→ Text shown

──────

Personal information
- Date of birth: 14 March 1994 (age 32)
- Place of birth: Podgorica, FR Yugoslavia
- Height: 1.85 m (6 ft 1 in)
- Positions: Winger; attacking midfielder;

Team information
- Current team: Persijap Jepara
- Number: 70

Youth career
- 000–2012: Mladost Podgorica

Senior career*
- Years: Team / Apps / (Gls)
- 2012–2014: Mladost Podgorica / 12 / (2)
- 2014–2015: Hønefoss / 16 / (1)
- 2015: → Bærum (loan) / 10 / (0)
- 2016: Dacia Chișinău / 4 / (0)
- 2016: Anagennisi Deryneia / 14 / (0)
- 2017: Zeta / 13 / (3)
- 2017–2018: Vojvodina / 20 / (0)
- 2018–2019: OFK Titograd / 13 / (0)
- 2019: Velež Mostar / 10 / (0)
- 2020: Budućnost / 6 / (1)
- 2020–2021: Zeta / 34 / (6)
- 2021–2022: Yverdon-Sport / 14 / (1)
- 2023: Vevey United / 12 / (1)
- 2023: Rudar Pljevlja / 16 / (2)
- 2024–2026: Sutjeska / 79 / (16)
- 2026–: Persijap Jepara / 1 / (0)

International career
- 2014: Montenegro U21 / 1 / (0)
- 2020–: Montenegro / 1 / (0)

= Vasko Kalezić =

Montenegrin footballer

Vasko Kalezić (Васко Калезић; born 14 March 1994) is a Montenegrin professional footballer who plays as a winger or attacking midfielder for Super League club Persijap Jepara.

==Club career==
After success in qualifying for the UEFA Europa League with OFK Titograd, Kalezić joined Norwegian First Division club Hønefoss BK in winter of 2014, signing a two-year contract. In March 2015 he was loaned to fellow league club Bærum SK until August 2015.

After Baerum, Kalezić returned to Hønefoss, before transferring to Moldovan National Division club Dacia Chișinău on 23 January 2016. After a spell with Cypriot side Anagennisi Deryneia, Kalezić returned to Montenegro and signed with FK Zeta.

On 29 August 2017, he signed a two-year deal with Serbian SuperLiga club Vojvodina. In 2018, he came back to Titograd, but then, on 31 July 2019 signed with Premier League of Bosnia and Herzegovina club Velež Mostar. Kalezić made his official debut for Velež on 17 August 2019, in a 1–0 home league win against Široki Brijeg. In December 2019, the club terminated his contract.

On 17 January 2020, Kalezić joined Montenegrin club Budućnost Podgorica.

On 18 August 2022, his contract with Yverdon-Sport was terminated by mutual consent.

==International career==
Kalezić represented the Montenegro national U21 team in 2014, making 1 appearance for the country but did not score a goal.

He made his national team debut on 7 October 2020 in a friendly against Latvia.

──────

Dataset entries
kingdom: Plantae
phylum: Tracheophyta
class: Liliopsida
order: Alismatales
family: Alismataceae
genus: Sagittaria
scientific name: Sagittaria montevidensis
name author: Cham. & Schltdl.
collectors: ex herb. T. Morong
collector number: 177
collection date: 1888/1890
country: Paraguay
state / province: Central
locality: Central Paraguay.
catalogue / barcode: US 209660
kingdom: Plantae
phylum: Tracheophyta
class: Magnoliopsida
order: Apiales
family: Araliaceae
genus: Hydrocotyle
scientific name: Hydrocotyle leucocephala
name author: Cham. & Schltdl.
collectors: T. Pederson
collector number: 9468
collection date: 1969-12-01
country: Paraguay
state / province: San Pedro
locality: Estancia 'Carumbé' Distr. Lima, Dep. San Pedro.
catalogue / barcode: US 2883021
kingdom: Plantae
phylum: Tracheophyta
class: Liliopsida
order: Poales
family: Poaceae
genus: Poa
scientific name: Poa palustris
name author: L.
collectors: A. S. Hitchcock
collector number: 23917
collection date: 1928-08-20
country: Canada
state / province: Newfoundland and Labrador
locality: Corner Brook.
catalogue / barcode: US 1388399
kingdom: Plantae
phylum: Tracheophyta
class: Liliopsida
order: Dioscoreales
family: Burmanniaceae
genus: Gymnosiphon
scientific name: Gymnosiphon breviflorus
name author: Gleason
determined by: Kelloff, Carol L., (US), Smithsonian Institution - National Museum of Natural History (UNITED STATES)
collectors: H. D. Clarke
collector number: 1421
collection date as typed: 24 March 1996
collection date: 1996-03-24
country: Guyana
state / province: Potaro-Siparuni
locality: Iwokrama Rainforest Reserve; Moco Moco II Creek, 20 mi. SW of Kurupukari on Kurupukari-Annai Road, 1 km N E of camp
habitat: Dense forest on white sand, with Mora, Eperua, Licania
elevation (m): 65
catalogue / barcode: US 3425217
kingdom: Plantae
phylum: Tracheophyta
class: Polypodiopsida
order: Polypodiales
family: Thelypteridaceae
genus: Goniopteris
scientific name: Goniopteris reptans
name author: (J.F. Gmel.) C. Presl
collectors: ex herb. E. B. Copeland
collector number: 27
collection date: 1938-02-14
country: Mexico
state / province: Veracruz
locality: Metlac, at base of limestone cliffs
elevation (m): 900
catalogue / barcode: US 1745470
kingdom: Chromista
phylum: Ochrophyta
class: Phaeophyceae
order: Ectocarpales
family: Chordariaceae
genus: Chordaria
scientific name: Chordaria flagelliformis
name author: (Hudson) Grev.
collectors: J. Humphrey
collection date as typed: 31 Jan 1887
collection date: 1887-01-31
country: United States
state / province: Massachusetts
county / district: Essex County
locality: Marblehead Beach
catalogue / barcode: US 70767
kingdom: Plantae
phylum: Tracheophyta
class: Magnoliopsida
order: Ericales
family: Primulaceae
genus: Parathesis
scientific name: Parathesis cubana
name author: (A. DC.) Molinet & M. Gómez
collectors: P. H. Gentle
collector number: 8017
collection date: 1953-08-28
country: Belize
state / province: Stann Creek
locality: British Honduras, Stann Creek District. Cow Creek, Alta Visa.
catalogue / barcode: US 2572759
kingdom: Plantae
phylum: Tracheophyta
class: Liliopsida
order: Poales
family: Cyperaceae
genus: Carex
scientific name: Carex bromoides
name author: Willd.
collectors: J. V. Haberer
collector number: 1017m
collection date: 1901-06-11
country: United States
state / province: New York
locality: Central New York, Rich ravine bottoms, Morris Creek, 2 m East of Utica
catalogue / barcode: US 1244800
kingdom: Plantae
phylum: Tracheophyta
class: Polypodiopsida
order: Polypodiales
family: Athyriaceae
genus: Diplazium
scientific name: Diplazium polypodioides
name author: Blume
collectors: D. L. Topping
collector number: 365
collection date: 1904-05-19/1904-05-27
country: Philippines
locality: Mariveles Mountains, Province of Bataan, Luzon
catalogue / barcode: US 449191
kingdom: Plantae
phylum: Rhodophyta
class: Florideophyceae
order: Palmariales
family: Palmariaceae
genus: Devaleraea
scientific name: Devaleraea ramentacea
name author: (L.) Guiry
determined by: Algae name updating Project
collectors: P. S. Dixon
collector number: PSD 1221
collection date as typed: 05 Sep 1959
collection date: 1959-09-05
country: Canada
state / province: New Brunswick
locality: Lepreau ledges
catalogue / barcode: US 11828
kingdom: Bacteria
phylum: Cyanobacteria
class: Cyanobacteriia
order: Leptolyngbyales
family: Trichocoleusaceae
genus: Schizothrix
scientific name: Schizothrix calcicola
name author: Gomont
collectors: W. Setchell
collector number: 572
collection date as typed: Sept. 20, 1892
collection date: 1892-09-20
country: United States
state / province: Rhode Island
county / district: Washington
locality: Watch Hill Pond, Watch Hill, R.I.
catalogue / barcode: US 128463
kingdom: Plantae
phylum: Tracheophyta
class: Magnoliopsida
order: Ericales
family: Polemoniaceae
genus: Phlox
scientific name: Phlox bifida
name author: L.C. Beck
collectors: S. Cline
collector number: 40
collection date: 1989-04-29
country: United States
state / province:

──────

According to the Vasko Kalezić profile, which club did Kalezić sign with on 17 January 2020? The rows have no connection to the text.

→ The answer
Budućnost Podgorica.